→ Texte à lire:
= = =

Exactions au temps du Hirak : le cas de Malik Riahi et ses frères

A.T., Algeria-Watch, 16 octobre 2022

Condamnés par la Cour d’Alger le 27 juillet 2022 à 16 mois de prison ferme, les hirakistes Mohamed Tadjadit, Soheib Debaghi, Noureddine Khimoud et Tarik Debaghi ont quitté la prison le 7 août 2022 après avoir purgé la presque totalité de leur peine. 

Jugé pour la même affaire, Malik Riahi est contraint de passer une année supplémentaire en prison. En effet, en raison d’une condamnation ultérieure, il n’a pas été élargi en même temps que ses camarades.

Originaire d’Aïn Témouchent, Malik Riahi est un jeune algérien âgé de 31 ans qui travaille dans le secteur de l’hôtellerie. Depuis son jeune âge, Malik essaie de subvenir aux besoins de sa famille, particulièrement depuis le décès de son père. Comme pour des millions d’autres Algériens, le Hirak a été un grand moment de politisation pour M. Riahi. Mais son engagement pour l’évolution démocratique du pays lui a valu des menaces de la part de la police politique ainsi que des condamnations prononcées par un système judiciaire soumis à l’exécutif. Malik Riahi a également perdu son emploi.

= = =

→ Consigne: Recopiez le passage de l'article consacré à Malik Riahi qui va de « Jugé pour la » jusqu'à « que ses camarades. », en substituant « ses coaccusés » à « ses camarades ». Appuyez-vous uniquement sur l'article consacré à Malik Riahi.

→ Entrées de données:
= = =

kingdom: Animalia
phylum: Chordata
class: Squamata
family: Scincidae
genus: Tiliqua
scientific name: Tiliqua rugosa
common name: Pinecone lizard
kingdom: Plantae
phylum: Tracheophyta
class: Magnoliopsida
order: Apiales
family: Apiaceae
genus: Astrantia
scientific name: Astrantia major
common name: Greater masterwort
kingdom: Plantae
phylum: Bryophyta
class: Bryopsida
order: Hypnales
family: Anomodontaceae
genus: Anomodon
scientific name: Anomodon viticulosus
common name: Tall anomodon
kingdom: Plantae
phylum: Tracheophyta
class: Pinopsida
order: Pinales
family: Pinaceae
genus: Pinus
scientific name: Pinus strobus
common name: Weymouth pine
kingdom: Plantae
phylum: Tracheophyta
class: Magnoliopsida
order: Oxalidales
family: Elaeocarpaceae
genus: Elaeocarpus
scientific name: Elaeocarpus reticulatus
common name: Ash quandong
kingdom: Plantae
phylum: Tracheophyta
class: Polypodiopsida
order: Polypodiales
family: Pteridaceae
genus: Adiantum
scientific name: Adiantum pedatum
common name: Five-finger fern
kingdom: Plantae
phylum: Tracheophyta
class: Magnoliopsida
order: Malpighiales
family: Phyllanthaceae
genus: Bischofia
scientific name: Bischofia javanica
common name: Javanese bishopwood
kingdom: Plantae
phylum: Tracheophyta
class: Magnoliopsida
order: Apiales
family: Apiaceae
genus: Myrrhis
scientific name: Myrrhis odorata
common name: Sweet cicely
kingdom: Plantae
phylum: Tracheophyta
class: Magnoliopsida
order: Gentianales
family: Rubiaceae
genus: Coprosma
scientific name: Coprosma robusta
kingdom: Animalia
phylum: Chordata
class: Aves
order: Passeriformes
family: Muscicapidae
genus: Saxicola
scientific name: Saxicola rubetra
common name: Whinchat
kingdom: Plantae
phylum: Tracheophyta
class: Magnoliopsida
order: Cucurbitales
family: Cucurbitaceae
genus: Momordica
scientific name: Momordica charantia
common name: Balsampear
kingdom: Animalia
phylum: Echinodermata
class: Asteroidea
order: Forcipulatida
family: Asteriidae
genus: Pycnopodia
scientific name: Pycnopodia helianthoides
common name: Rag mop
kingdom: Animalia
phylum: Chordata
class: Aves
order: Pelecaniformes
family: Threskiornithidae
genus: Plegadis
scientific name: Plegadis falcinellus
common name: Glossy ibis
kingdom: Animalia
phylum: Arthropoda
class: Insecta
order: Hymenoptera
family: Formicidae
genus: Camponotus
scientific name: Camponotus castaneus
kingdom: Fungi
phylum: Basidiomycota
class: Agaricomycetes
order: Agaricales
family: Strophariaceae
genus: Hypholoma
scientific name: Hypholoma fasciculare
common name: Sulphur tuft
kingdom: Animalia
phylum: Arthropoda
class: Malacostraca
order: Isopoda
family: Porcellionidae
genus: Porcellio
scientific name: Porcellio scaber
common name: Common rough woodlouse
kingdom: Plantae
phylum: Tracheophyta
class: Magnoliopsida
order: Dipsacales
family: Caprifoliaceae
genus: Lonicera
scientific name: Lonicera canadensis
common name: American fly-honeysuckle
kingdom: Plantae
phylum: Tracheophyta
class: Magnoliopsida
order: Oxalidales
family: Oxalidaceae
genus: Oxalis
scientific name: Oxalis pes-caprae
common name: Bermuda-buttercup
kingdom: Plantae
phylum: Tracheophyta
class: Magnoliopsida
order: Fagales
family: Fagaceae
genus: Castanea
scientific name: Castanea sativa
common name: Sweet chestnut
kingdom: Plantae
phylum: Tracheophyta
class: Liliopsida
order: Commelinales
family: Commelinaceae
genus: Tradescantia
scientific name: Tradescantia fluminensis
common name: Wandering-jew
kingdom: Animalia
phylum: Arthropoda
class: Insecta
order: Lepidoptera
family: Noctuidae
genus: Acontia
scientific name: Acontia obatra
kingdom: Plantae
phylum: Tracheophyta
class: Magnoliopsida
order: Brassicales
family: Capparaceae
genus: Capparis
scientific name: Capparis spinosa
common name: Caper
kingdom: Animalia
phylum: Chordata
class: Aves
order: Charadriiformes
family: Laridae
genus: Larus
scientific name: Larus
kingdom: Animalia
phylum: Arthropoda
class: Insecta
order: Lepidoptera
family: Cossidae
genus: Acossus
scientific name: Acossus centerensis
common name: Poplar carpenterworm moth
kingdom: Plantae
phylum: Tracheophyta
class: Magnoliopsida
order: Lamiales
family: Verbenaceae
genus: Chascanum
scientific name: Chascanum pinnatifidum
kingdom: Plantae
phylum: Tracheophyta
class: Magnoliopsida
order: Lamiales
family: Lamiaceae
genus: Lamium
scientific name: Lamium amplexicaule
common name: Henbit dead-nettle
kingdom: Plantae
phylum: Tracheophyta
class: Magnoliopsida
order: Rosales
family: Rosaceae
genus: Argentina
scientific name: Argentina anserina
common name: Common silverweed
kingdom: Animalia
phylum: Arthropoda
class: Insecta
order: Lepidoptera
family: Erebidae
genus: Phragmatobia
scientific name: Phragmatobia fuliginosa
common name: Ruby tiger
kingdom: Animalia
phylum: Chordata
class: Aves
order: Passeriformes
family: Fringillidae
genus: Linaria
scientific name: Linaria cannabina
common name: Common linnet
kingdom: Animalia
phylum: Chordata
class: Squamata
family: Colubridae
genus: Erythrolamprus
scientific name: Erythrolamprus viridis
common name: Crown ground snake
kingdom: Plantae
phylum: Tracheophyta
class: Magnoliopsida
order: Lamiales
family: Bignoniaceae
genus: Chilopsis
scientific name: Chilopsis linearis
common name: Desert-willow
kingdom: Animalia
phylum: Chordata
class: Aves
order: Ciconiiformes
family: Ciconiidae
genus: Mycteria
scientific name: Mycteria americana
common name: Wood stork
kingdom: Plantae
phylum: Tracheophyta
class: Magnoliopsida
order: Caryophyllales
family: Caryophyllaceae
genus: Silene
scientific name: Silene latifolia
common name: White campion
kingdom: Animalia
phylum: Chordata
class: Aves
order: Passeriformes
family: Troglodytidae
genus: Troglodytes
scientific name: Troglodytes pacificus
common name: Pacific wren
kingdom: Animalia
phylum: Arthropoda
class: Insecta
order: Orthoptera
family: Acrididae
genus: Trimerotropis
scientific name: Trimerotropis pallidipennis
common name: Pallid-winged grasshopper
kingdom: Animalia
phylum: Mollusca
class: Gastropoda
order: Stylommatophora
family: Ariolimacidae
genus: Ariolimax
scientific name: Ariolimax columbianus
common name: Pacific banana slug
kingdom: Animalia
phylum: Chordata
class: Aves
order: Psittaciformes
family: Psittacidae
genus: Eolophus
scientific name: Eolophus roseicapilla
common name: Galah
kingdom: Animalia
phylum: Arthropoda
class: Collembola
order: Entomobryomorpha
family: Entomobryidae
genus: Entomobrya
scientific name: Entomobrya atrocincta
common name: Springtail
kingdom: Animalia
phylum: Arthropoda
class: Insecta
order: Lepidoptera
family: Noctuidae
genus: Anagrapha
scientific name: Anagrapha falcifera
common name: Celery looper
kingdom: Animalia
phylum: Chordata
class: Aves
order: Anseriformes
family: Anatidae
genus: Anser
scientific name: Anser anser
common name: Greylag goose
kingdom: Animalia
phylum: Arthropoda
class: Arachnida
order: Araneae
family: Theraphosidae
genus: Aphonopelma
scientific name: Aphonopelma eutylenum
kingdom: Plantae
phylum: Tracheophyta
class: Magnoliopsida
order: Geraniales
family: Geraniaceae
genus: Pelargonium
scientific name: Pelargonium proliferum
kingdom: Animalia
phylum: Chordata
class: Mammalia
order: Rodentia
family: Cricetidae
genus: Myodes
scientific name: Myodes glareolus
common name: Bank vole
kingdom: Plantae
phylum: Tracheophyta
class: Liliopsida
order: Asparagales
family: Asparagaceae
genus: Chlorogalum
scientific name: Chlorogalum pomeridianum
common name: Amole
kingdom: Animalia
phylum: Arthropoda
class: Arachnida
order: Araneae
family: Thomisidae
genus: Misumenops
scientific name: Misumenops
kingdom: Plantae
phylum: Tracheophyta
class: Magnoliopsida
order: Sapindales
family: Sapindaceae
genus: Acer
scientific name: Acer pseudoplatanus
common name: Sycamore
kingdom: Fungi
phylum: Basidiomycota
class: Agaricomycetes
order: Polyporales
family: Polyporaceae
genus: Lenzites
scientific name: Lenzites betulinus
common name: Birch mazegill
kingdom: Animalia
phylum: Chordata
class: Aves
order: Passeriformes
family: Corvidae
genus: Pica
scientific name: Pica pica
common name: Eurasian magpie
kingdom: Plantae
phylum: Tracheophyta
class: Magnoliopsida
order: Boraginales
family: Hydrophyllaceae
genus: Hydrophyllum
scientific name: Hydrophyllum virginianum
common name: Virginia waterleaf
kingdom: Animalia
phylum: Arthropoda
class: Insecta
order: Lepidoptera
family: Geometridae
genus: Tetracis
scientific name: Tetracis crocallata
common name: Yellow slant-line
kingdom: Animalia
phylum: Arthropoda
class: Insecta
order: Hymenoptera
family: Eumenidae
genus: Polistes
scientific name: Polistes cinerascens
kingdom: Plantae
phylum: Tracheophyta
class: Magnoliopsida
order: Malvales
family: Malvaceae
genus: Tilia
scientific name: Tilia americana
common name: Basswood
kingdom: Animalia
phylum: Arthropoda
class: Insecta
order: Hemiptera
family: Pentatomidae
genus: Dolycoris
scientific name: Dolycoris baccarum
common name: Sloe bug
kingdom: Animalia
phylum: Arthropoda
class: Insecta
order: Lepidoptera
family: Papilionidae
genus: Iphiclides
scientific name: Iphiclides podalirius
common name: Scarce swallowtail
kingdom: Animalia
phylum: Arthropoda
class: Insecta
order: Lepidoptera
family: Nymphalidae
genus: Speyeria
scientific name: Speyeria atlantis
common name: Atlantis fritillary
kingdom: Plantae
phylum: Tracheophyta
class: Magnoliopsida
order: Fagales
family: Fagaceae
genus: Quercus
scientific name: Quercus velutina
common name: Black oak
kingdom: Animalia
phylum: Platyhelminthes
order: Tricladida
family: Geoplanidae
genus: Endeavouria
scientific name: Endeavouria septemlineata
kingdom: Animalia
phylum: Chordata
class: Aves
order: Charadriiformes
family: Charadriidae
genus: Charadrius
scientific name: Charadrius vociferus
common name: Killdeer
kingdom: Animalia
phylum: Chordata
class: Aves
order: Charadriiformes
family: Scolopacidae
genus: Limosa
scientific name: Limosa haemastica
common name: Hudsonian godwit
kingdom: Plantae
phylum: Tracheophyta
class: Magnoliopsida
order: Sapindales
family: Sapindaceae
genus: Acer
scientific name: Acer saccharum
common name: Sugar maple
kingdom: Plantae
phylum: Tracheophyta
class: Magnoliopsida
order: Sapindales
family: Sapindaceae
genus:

= = =

→ Réponse rédigée:
Jugé pour la même affaire, Malik Riahi est contraint de passer une année supplémentaire en prison. En effet, en raison d’une condamnation ultérieure, il n’a pas été élargi en même temps que ses coaccusés.